MOLECULAR AND ELECTRONIC STRUCTURES OF A NEW RUTHENIUM-TUNGSTEN BIMETALLIC COMPLEX USING DENSITY FUNCTIONAL THEORY CALCULATIONS (Struktur Molekul Dan Elektronik Kompleks Dwilogam Rutenium-Tungsten Berdasarkan Pengiraan Teori Fungsi Ketumpatan)

A potential dye sensitizer material for solar cell composed of a ruthenium-(4, 4’dimethyl-2, 2′-bipyridine)-isothiocyanatotungsten-[bis-(phenyl-1, 2-ethilenodithiolenic)] bimetallic complex structure was successfully developed using Density Functional Theory (DFT) calculations. The optimal structure was realized by calculations using the generalized gradient approximation (GGA) framework in a double numeric plus polarization (DNP) basis set using the following three functional methods: Becke-Pardew (BP), Becke-Lee-Yang-Parr (BLYP) and Perdew-Burke-Ernzerhof (PBE).

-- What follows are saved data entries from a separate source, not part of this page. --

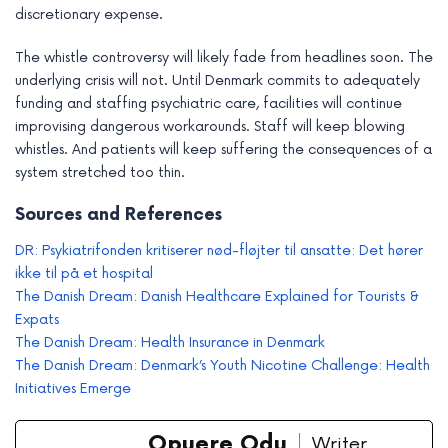
discretionary expense.
The whistle controversy will likely fade from headlines soon. The
underlying crisis will not. Until Denmark commits to adequately
funding and staffing psychiatric care, facilities will continue
improvising dangerous workarounds. Staff will keep blowing
whistles. And patients will keep suffering the consequences of a
system stretched too thin.
Sources and References
DR: Psykiatrifonden kritiserer nød-fløjter til ansatte: Det hører
ikke til på et hospital
The Danish Dream: Danish Healthcare Explained for Tourists &
Expats
The Danish Dream: Health Insurance in Denmark
The Danish Dream: Denmark’s Youth Nicotine Challenge: Health
Initiatives Emerge
Opuere Odu
Writer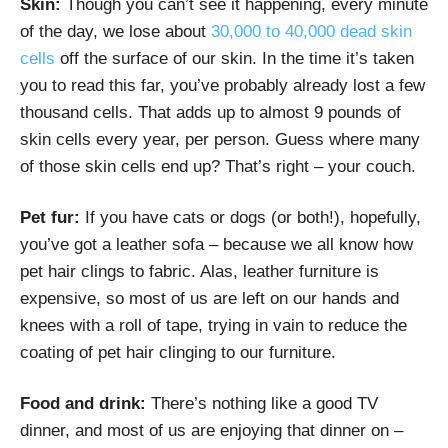
Skin:
Though you can’t see it happening, every minute
of the day, we lose about
30,000 to 40,000 dead skin
cells
off the surface of our skin. In the time it’s taken
you to read this far, you’ve probably already lost a few
thousand cells. That adds up to almost 9 pounds of
skin cells every year, per person. Guess where many
of those skin cells end up? That’s right – your couch.
Pet fur:
If you have cats or dogs (or both!), hopefully,
you’ve got a leather sofa – because we all know how
pet hair clings to fabric. Alas, leather furniture is
expensive, so most of us are left on our hands and
knees with a roll of tape, trying in vain to reduce the
coating of pet hair clinging to our furniture.
Food and drink:
There’s nothing like a good TV
dinner, and most of us are enjoying that dinner on –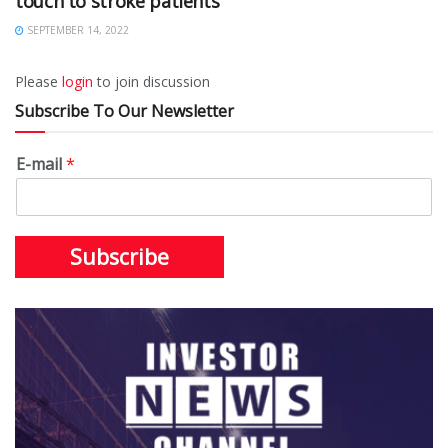
touch to stroke patients
SEPTEMBER 14, 2022
Please
login
to join discussion
Subscribe To Our Newsletter
E-mail
*
Subscribe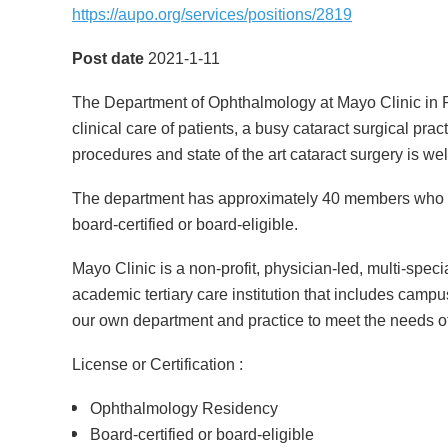
https://aupo.org/services/positions/2819
Post date
2021-1-11
The Department of Ophthalmology at Mayo Clinic in Ro
clinical care of patients, a busy cataract surgical pra
procedures and state of the art cataract surgery is w
The department has approximately 40 members who co
board-certified or board-eligible.
Mayo Clinic is a non-profit, physician-led, multi-spec
academic tertiary care institution that includes campu
our own department and practice to meet the needs of
License or Certification :
Ophthalmology Residency
Board-certified or board-eligible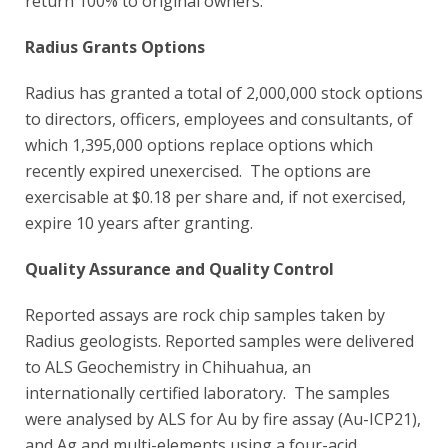
return 100% to original owners.
Radius Grants Options
Radius has granted a total of 2,000,000 stock options
to directors, officers, employees and consultants, of
which 1,395,000 options replace options which
recently expired unexercised. The options are
exercisable at $0.18 per share and, if not exercised,
expire 10 years after granting.
Quality Assurance and Quality Control
Reported assays are rock chip samples taken by
Radius geologists. Reported samples were delivered
to ALS Geochemistry in Chihuahua, an
internationally certified laboratory. The samples
were analysed by ALS for Au by fire assay (Au-ICP21),
and Ag and multi-elements using a four-acid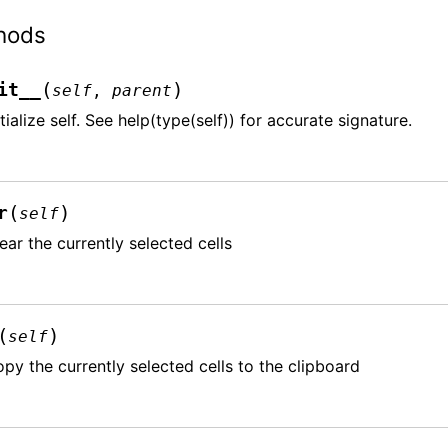
hods
(
)
it__
self
,
parent
itialize self. See help(type(self)) for accurate signature.
(
)
r
self
ear the currently selected cells
(
)
self
py the currently selected cells to the clipboard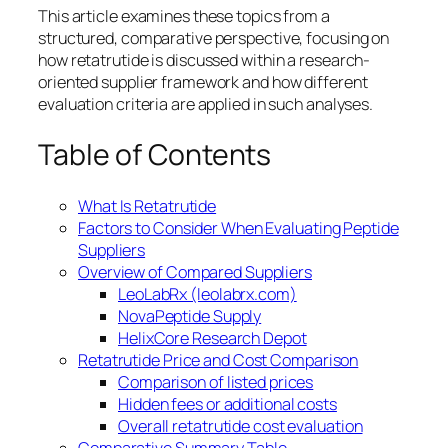
This article examines these topics from a
structured, comparative perspective, focusing on
how retatrutide is discussed within a research-
oriented supplier framework and how different
evaluation criteria are applied in such analyses.
Table of Contents
What Is Retatrutide
Factors to Consider When Evaluating Peptide
Suppliers
Overview of Compared Suppliers
LeoLabRx (leolabrx.com)
NovaPeptide Supply
HelixCore Research Depot
Retatrutide Price and Cost Comparison
Comparison of listed prices
Hidden fees or additional costs
Overall retatrutide cost evaluation
Comparative Summary Table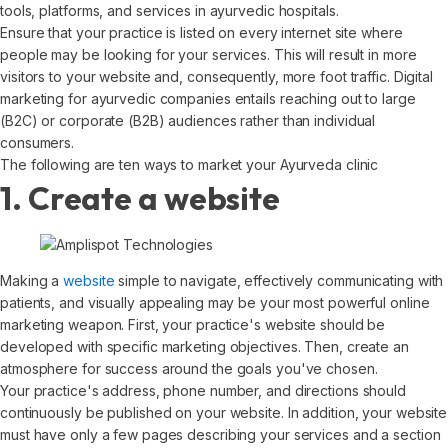
tools, platforms, and services in ayurvedic hospitals.
Ensure that your practice is listed on every internet site where
people may be looking for your services. This will result in more
visitors to your website and, consequently, more foot traffic. Digital
marketing for ayurvedic companies entails reaching out to large
(B2C) or corporate (B2B) audiences rather than individual
consumers.
The following are ten ways to market your Ayurveda clinic
1. Create a website
Making a
website
simple to navigate, effectively communicating with
patients, and visually appealing may be your most powerful online
marketing weapon. First, your practice's website should be
developed with specific marketing objectives. Then, create an
atmosphere for success around the goals you've chosen.
Your practice's address, phone number, and directions should
continuously be published on your website. In addition, your website
must have only a few pages describing your services and a section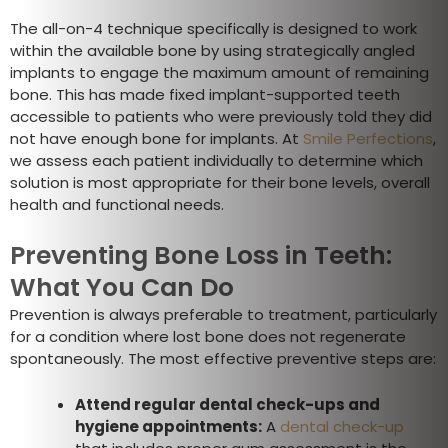
The all-on-4 technique specifically is designed to work
within the available bone by using strategically angled
implants to engage the maximum amount of remaining
bone. This has made fixed implant-supported teeth
accessible to patients who were previously told they did
not have enough bone for implants. At
Smile Perfections
,
we assess each patient individually to determine which
solution is most appropriate for their bone levels, overall
health and functional needs.
Preventing Bone Loss in Teeth:
What You Can Do
Prevention is always preferable to treatment, particularly
for a condition where lost bone does not regenerate
spontaneously. The most effective preventive steps are:
Attend regular dental check-ups and
hygiene appointments:
A
dental check-up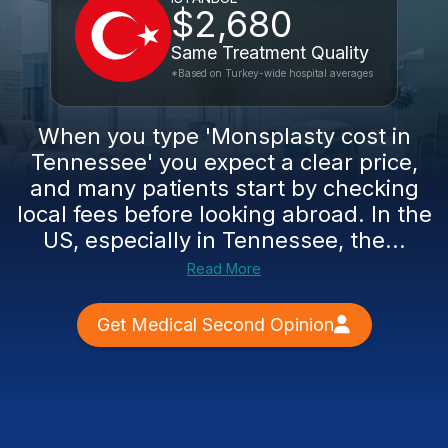
$2,680
Same Treatment Quality
*Based on Turkey-wide hospital averages
When you type 'Monsplasty cost in
Tennessee' you expect a clear price,
and many patients start by checking
local fees before looking abroad. In the
US, especially in Tennessee, the...
Read More
Get Medical Second Opinion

The PBE calculation gave a structure with bond lengths and angles that approximated the experimental data. The restricted-spin calculation of PBE found that BM has 339 molecular orbitals in which the highest occupied molecular orbital (HOMO) and lowest unoccupied molecular orbital (LUMO) are located at orbital numbers 312 and 313, respectively. The HOMO was delocalized over the W(S2C2) ring, the ruthenium metal center and the thiocyanate bridging ligand. In contrast, the LUMO was found mainly at the bipyridyl ligand with a small contribution from the ruthenium metal center. Electron excitation from the HOMO  LUMO occurred at 2964 nm with an excitation energy of 0.42 eV, which is depicted by the charge transfer from one metal to another (intervalence charge transfer, IVCT) or as a manifestation of the NCS bridging ligand.